(Questions to answer)
1) In the bladder cancer abstract, which B cell subset showed the highest frequency of Breg phenotypes?
2) Translate this sentence from the bladder cancer abstract into Spanish: "However, total memory B cells were reduced in the tumor microenvironment compared to non-tumor tissues."

(Text under study)
Phenotypic Diversity of Immunosuppressive B Cells Associated in Urothelial Carcinoma of the Bladder

Background: Urothelial carcinoma of the bladder presents a complex tumor microenvironment, with tumor-infiltrating B cells (TIL-Bs) playing a significant role in disease progression. Although their presence is acknowledged, the phenotypic diversity of regulatory TIL-Bs in bladder cancer remain underexplored. Materials and Methods: In this study, we evaluated core B cell subsets and their immunosuppressive phenotypes in both peripheral blood (n=40) and bladder tumor tissues (n=40) to evaluate their relationship with disease severity. Results: Our findings revealed that high-grade bladder tumors are enriched with B cells and their subsets, particularly transitional B cells and plasmacytes (plasmablasts and plasma cells). However, total memory B cells were reduced in the tumor microenvironment compared to non-tumor tissues. It was further revealed that the high-grade tumors demonstrated significant infiltration of regulatory B cells (Breg), with elevated levels of IL10+ and TGFβ+ Breg cells as well as IL-10+TGF-β+ dual-cytokine-secreting Breg cells, suggesting their role in fostering an immunosuppressive microenvironment. Memory B cells demonstrated the highest frequency of Breg phenotypes among the B cell subsets. Additionally, Tertiary Lymphoid Structure formation and frequency were associated with disease severity, the differentiated B cells and IL10+ Breg cell counts, emphasizing the importance of these structures in bladder cancer progression and the potential involvement in Breg cells formation. Conclusion: This study demonstrates the enrichment of the bladder cancer tumor microenvironment with diverse B cell subsets, including functional Breg cells, which correlates with disease severity.

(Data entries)
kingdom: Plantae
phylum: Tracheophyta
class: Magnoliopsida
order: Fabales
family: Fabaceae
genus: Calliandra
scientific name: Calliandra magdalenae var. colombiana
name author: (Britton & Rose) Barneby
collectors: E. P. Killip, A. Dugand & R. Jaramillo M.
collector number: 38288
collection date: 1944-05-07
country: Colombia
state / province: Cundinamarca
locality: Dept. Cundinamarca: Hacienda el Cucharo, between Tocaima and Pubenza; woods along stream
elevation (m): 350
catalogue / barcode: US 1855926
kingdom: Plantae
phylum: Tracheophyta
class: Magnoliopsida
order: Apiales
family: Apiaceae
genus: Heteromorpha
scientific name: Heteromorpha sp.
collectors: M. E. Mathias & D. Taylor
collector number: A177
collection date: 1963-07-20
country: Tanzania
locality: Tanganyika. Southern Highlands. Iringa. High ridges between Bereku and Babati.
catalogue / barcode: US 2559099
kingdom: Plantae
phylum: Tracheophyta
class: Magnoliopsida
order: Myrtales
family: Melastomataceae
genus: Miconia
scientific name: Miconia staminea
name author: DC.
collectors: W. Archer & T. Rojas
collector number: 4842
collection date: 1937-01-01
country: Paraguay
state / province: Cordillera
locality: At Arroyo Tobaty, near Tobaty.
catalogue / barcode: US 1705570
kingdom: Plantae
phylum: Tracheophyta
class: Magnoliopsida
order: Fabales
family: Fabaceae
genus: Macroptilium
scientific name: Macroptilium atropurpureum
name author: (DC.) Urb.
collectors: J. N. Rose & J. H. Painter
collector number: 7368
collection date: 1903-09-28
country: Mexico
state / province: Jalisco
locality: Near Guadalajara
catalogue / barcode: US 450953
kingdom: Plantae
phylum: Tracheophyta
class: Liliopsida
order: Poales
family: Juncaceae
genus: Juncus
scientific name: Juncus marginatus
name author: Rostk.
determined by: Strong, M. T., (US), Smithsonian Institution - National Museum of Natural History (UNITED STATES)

(Solutions for each task)
1) Memory B cells

2) Sin embargo, las células B de memoria totales estaban reducidas en el microambiente tumoral en comparación con los tejidos no tumorales.